Bien entendu, des questions de divergences d’intérêts nationaux restent en suspens et constitueront des défis à relever pour les relations entre les États-Unis et la Russie : l’Iran, l’Irak, la NMD, la Tchétchénie, l’élargissement de l’OTAN, pour ne nommer que les plus importants. Néanmoins, la fin de l’escalade verbale propre à l’ère Clinton / Eltsine semblerait une bonne chose afin de poser les bases d’objectifs plus clairs et plus réalistes pour les deux parties. Face aux difficultés de la Russie, les Américains se sont habitués à la considérer comme un cauchemar politique et un abîme économique ; cela vient, en partie, de la déception américaine liée au fait que la Russie ne se soit pas davantage rapprochée des États-Unis depuis la fin de l’Union soviétique. Ce type de sentiments non partagés n’est pas la meilleure base pour établir des relations saines entre les deux puissances.
Dans ces circonstances, quelle place l’Europe occupe-t-elle dans ces relations ? Et comment faire face à l’instabilité existant aux frontières de la Russie ?
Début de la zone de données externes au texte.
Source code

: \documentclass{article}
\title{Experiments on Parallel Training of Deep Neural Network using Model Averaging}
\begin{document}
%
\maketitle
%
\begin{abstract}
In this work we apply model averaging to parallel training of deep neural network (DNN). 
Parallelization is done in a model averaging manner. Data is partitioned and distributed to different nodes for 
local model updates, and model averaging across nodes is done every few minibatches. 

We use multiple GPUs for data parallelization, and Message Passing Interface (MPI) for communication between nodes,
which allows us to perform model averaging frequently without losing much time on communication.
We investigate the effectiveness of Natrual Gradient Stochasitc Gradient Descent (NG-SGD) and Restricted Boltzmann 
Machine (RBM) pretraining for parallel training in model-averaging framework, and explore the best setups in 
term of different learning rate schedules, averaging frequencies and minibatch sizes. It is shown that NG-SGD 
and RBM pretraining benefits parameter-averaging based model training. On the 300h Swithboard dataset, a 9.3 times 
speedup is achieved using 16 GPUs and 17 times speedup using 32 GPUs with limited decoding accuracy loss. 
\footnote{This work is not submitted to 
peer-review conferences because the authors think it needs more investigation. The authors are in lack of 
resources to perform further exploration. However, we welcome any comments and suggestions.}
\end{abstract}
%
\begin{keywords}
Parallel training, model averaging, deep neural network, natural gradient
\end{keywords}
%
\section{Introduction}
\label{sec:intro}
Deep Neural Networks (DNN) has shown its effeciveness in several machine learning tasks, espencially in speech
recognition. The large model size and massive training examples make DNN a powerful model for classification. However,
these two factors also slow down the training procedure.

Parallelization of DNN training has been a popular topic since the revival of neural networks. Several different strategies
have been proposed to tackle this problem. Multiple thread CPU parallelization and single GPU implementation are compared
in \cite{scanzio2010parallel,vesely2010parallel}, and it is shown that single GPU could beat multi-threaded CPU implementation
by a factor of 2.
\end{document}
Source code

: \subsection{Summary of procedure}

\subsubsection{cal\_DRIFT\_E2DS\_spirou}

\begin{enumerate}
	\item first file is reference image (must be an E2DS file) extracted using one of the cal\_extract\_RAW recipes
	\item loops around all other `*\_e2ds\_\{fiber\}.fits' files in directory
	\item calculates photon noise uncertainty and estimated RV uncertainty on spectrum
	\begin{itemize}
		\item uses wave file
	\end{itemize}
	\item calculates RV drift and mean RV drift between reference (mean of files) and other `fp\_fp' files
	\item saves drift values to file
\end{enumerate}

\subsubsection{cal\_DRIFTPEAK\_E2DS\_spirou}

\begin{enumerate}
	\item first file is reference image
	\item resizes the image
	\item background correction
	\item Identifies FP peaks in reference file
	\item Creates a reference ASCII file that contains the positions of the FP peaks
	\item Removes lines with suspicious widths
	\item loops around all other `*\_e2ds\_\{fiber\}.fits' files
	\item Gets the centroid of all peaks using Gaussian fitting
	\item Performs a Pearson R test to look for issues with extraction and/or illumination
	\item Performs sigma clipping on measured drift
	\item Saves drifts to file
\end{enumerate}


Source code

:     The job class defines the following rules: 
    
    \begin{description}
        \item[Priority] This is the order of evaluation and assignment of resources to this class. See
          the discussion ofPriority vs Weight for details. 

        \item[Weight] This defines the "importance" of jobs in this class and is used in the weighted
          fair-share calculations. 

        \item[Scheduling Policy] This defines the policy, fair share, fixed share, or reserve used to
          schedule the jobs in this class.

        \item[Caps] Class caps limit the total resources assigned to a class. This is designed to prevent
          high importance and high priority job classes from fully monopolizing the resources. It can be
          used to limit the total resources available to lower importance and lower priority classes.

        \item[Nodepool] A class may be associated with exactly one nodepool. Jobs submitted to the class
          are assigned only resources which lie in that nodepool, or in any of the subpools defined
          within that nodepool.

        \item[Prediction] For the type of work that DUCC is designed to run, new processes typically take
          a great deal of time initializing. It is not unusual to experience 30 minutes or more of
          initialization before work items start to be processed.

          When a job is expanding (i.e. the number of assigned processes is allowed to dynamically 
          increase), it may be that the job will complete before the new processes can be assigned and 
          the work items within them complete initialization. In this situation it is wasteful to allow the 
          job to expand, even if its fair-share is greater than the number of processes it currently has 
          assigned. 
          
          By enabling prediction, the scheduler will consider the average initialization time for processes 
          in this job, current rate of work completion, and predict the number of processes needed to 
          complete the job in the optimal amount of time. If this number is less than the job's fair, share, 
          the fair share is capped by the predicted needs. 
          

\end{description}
MARK VON HAGEN — Les relations entre la Russie et l’Europe évoluent de manière beaucoup plus positive ; il ne fait aucun doute que V. Poutine utilisera le soutien européen comme un argument pour convaincre Washington et établir des liens avec l’administration G. W. Bush.
Il est clair aussi que la politique étrangère russe est aujourd’hui beaucoup plus complexe que par le passé. La vie politique russe a évolué, tant du côté du pouvoir exécutif que du pouvoir législatif. Le déclin militaire de la Russie a été rapide et l’instabilité le long de ses frontières méridionales n’a fait que s’accroître avec le temps même si nombre d’États de l’ex-URSS restent débiteurs de la Russie pour des créances datant de l’ère soviétique. Les États-Unis devraient continuer de considérer la Russie comme un facteur important de la stabilité régionale eurasienne et devraient se sentir concernés par les problèmes des « petits États faibles », que la précédente présidence avait déjà identifiés comme un élément important des relations avec la Russie.
À votre avis, comment peut-on empêcher l’apparition de nouvelles tensions dans les relations russo-américaines, indirectement liées à l’héritage de la guerre froide ?
MARK VON HAGEN — L’administration G. W. Bush pourrait déclarer s’engager à encourager, dans le cadre de ses frontières actuelles, une Russie puissante et prospère. G. W. Bush et V. Poutine ont indiqué leur volonté de réduire leur arsenal nucléaire ; cela pourrait être un objectif commun constituant une base saine à l’établissement de relations sur le long terme. De même, une initiative commune de lutte contre le terrorisme international, notamment en provenance des régimes radicaux islamistes, a été prise par les États-Unis et la Russie. En outre, les États-Unis et la Russie devraient s’attacher à ne pas espérer des choses irréalistes – ce qui était typique de la période W. J. Clinton / B. Eltsine. Les deux puissances ne sont pas rivales, mais elles ne sont pas non plus des partenaires stratégiques. Les États-Unis ne devraient pas non plus se considérer comme le tuteur idéologique ou le sponsor financier du développement de la Russie. Il reste donc de la marge pour des initiatives fructueuses et une évolution positive des relations.